Albini perseguitati: uccisi, stuprati, mutilati per fare pozioni

Albini perseguitati per superstizione
La persecuzione degli albini

In molte parti dell’Africa gli albini sono visti come portatori di sventura oppure come esseri semi-magici semplicemente perché diversi dalla maggioranza, in entrambi i casi comunque la sorte di una persona albina è segnata alla nascita. I pregiudizi sono radicati nell’ignoranza e sono implacabili: gli albini vengono uccisi per paura oppure fatti a pezzi per preparare fantasiose pozioni magiche con l’idea di guarire dalle malattie e vengono violentati sia adulti che bambini per la convinzione di poter guarire dall’AIDS.
Albinismo
L’albinismo è una anomalia congenita: la carenza – o totale assenza – di pigmentazione melanica nella pelle, peli, capelli rende gli albini molto sensibili alla luce e data la mancanza di melanina sono a rischio di tumore della pelle.
Tanzania
Uno su 1.400 tanzaniani è albino, nel resto del mondo le proporzioni sono ben diverse: uno su 20.000 persone. Si ipotizza che la culla dell’albinismo sia proprio la Tanzania.
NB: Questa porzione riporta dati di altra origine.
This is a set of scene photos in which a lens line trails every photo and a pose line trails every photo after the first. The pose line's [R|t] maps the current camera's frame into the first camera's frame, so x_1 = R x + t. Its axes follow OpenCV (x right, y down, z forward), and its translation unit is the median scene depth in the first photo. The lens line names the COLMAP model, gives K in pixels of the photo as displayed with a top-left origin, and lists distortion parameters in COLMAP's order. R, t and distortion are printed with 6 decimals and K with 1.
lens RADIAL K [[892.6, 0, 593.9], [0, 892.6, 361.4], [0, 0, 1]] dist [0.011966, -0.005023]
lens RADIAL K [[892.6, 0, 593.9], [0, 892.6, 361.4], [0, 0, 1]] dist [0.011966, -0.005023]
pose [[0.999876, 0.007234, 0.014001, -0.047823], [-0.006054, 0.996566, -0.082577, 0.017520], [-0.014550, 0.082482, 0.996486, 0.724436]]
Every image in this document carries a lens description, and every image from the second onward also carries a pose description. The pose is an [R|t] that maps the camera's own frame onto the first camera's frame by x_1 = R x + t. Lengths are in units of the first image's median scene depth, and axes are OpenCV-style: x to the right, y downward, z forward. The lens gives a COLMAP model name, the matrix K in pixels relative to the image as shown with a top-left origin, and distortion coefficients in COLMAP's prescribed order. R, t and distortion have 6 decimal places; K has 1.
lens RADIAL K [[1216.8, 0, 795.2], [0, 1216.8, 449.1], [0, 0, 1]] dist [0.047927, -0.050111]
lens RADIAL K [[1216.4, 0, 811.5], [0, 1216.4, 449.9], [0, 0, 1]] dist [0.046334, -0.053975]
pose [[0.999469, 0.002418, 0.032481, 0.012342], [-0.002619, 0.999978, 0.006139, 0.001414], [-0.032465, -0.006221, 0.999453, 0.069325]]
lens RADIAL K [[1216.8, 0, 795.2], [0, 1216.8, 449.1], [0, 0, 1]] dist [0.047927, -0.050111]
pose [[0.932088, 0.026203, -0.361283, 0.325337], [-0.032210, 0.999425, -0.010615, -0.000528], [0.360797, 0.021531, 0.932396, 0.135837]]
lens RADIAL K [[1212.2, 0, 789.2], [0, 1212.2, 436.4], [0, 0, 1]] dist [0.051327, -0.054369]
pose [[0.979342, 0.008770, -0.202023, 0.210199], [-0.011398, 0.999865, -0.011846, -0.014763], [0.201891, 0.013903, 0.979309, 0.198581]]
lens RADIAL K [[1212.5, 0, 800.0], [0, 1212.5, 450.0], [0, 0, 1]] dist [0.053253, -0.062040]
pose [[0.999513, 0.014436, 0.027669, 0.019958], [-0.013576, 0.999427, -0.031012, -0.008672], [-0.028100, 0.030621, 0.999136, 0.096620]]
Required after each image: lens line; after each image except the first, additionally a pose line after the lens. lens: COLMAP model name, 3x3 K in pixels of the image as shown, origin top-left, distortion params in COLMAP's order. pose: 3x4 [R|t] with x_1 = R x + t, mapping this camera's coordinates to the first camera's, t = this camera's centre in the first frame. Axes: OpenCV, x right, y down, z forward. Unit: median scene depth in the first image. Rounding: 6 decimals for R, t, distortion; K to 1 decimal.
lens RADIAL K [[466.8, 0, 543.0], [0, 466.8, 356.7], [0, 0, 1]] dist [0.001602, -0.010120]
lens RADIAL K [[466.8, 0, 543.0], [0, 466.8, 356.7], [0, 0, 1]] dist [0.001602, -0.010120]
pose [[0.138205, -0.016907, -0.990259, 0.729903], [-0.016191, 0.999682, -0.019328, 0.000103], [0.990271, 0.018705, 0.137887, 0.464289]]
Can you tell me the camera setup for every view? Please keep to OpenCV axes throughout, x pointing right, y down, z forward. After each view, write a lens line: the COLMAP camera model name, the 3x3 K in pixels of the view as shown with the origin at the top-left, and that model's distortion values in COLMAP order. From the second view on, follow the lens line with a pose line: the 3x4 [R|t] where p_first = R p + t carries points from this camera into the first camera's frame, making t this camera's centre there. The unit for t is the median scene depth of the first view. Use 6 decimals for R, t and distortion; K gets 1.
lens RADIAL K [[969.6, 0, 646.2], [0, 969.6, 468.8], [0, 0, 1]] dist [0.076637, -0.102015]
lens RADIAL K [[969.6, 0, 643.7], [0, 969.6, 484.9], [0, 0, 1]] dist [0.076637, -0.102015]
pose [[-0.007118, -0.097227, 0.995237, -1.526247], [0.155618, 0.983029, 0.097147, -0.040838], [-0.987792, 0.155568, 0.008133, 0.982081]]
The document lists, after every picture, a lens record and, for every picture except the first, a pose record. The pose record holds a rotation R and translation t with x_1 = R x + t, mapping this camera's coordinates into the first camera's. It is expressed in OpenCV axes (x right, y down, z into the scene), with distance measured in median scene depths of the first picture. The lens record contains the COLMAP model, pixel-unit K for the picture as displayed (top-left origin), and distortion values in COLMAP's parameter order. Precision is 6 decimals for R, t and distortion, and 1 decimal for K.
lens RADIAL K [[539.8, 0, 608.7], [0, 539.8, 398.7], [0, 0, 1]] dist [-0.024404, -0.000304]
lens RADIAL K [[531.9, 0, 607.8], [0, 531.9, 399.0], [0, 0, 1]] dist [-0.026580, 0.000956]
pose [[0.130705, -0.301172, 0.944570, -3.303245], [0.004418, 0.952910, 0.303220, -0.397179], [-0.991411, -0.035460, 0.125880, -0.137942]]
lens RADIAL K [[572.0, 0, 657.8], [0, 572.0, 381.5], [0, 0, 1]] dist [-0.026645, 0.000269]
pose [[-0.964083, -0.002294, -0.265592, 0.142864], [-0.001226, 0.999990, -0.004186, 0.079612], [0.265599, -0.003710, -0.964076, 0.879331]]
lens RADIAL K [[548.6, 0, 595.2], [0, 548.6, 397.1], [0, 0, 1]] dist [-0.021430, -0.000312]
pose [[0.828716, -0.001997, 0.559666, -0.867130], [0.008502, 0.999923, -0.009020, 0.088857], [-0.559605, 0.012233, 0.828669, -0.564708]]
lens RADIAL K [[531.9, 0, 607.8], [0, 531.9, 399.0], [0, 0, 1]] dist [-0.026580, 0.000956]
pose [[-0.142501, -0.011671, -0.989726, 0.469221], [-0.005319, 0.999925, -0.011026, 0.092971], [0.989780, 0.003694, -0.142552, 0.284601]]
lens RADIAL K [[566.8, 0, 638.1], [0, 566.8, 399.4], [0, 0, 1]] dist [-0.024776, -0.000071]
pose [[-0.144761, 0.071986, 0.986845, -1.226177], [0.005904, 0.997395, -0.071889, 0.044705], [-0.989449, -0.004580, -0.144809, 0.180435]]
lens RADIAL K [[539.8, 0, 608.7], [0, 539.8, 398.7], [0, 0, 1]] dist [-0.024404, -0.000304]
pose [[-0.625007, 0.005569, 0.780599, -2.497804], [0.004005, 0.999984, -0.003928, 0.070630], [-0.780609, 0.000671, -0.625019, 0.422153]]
Aumentano le persecuzioni: aumenta il numero di abusi sessuali e di attacchi, sia nelle zone rurali sia nelle città. In 2 settimane sono stati massacrati 3 albini e 5 sono stati assaliti. Peter Ash, fondatore dell’associazione “Under the Same Sun”, spiega che solo il 5% dei casi di violenza arriva in tribunale, è altissima la paura e la sfiducia nel governo.
Pregiudizi, superstizioni e altre menzogne: la persecuzione
Dalla popolazione diffidente un albino può essere considerato un fantasma, oppure portatore di guai e la famiglia in cui nasce viene considerata maledetta.
Sedicenti guaritori inoltre creano talismani e pozioni fra i cui ingredienti vi sono porzioni di corpo come sangue e genitali. Le pozioni servono per preservare la salute, guarire malattie o anche solo per ottenere prosperità per il cliente che le acquista. Viene venduto a 75 mila dollari il “set” di albino che comprende orecchie, lingua, naso, genitali e gli arti di un innocente.
Centri
Notizie sulla persecuzione delle persone albine sono state diffuse nel 2006 dopo un’ondata di violenza contro questa minoranza. L’opinione pubblica ha fatto pressione sul governo perché intervenisse tempestivamente. Così sono stati creati dei centri di accoglienza per i bambini vittima di persecuzione. Ma questi centri pare siano mal amministrati. A denunciarlo è Alicia Londono, funzionario dell’Organizzazione delle Nazioni Unite (ONU) per i diritti umani, la quale parla di segregazione, abusi, torture su cui è doveroso fare luce.